Profits as a motivator

The motivator is the key, he adds. “It shouldn’t be that an HR or CSR (corporate social responsibility) department says we need to do this to be righteous, or because we need to have a perfect reputation; it should be the sales team saying, ‘in order to be profitable, we need to make sure we have the right mix of people on staff”.”

Too often, diversity and inclusion is a case of “painting by numbers”, according to Phillips. “When people think of diversity, there’s a sort of corporate eye-rolling, a ‘we need 50% women – can we do this painting by numbers?'” he says. “That approach isn’t wrong, but it’s partly a means to an end because the important diversity is not what it looks like (ie, how many women there are or ethnic minorities), but in diversity of skills and attitudes.”

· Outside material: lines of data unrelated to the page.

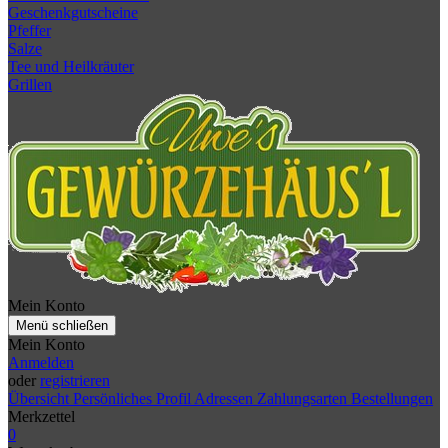
Geschenkgutscheine
Pfeffer
Salze
Tee und Heilkräuter
Grillen
Mein Konto
Menü schließen
Mein Konto
Anmelden
oder
registrieren
Übersicht
Persönliches Profil
Adressen
Zahlungsarten
Bestellungen
Merkzettel
0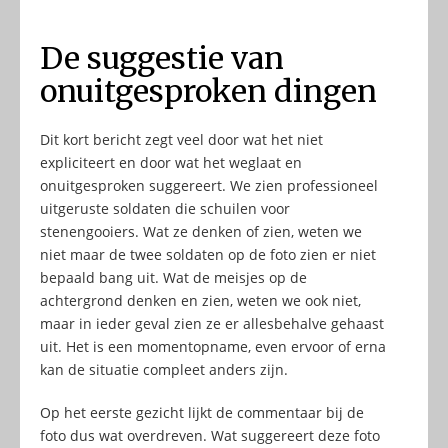
De suggestie van
onuitgesproken dingen
Dit kort bericht zegt veel door wat het niet
expliciteert en door wat het weglaat en
onuitgesproken suggereert. We zien professioneel
uitgeruste soldaten die schuilen voor
stenengooiers. Wat ze denken of zien, weten we
niet maar de twee soldaten op de foto zien er niet
bepaald bang uit. Wat de meisjes op de
achtergrond denken en zien, weten we ook niet,
maar in ieder geval zien ze er allesbehalve gehaast
uit. Het is een momentopname, even ervoor of erna
kan de situatie compleet anders zijn.
Op het eerste gezicht lijkt de commentaar bij de
foto dus wat overdreven. Wat suggereert deze foto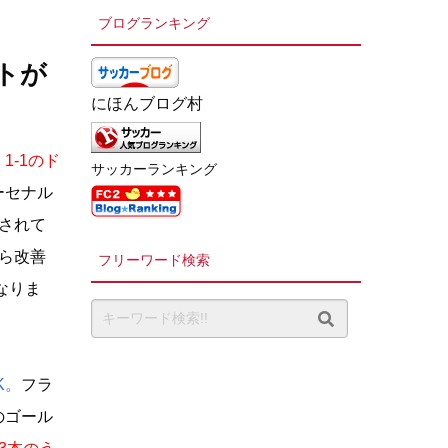
ブログランキング
トが
にほんブログ村
1-1のド
サッカーランキング
ーセナル
されて
ら改善
フリーワード検索
なりま
K。
フラ
のゴール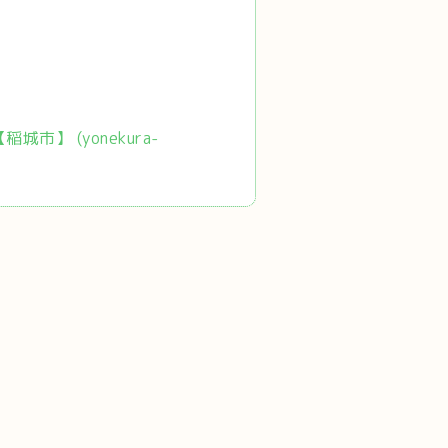
市】 (yonekura-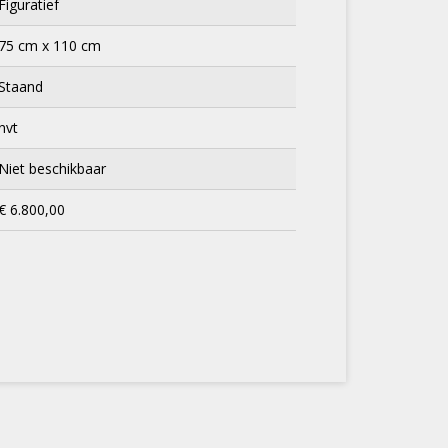
Figuratief
75 cm x 110 cm
Staand
nvt
Niet beschikbaar
€ 6.800,00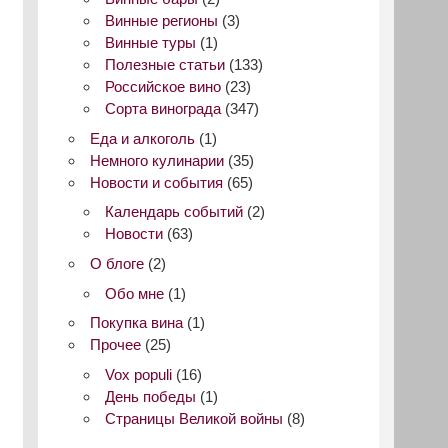
Винные регионы
(3)
Винные туры
(1)
Полезные статьи
(133)
Российское вино
(23)
Сорта винограда
(347)
Еда и алкоголь
(1)
Немного кулинарии
(35)
Новости и события
(65)
Календарь событий
(2)
Новости
(63)
О блоге
(2)
Обо мне
(1)
Покупка вина
(1)
Прочее
(25)
Vox populi
(16)
День победы
(1)
Страницы Великой войны
(8)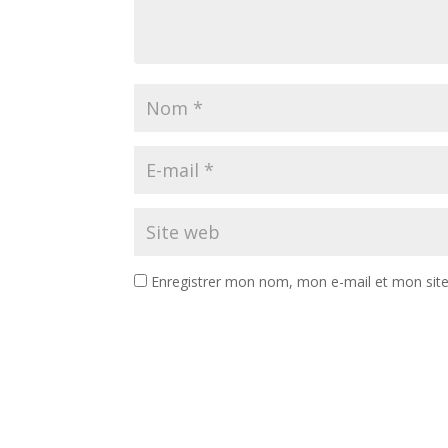
Enregistrer mon nom, mon e-mail et mon sit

In the same vein, chief executives have tended to “dump” the diversity brief onto HR because it’s seen as a problem that needs a solution. Phillips explains: “What tends to happen is that you’ve got a largely male and white leadership, which every now and again agonises about it and says to the head of HR: ‘Why can’t we get more women or Asians?’, and they get cross when HR can’t deliver an instant solution.

“I think that employers are putting a responsibility on HR that should not really be theirs. This is a whole-organisation issue. The rest of the organisation, especially departments like sales and marketing, has been let off the hook, in a comfort zone where they don’t have to think about this.”

HR’s role

This isn’t the first time Phillips has made this point. When he took over the chair of the CRE, he asked: “Why does the diversity brief always fall into HR?” Perhaps understandably, HR went on the defensive. This time, he’s at pains to explain that HR will still have a role, but that it will need to be a shared one.

“What I would say to HR is, be ready to let it go,” says Phillips. He concludes that HR can move forward in two key ways: “First, by saying to the chief executive that we’re past the stage where they can discharge their responsibility for diversity by simply instituting some programme. Second, by getting hold of better, more detailed information and metrics. The place at which boards are going to be convinced that diversity matters is where, technically, they can see a relationship between diversity and who works for them, what they do, what their output is and where profitability arises. It’s the numbers that will tell.”

With more and more HR professionals embracing the power of data, this should be a role they are happy to take on.

The enei is sponsoring the Diversity and Inclusion Award at the Personnel Today Awards 2013.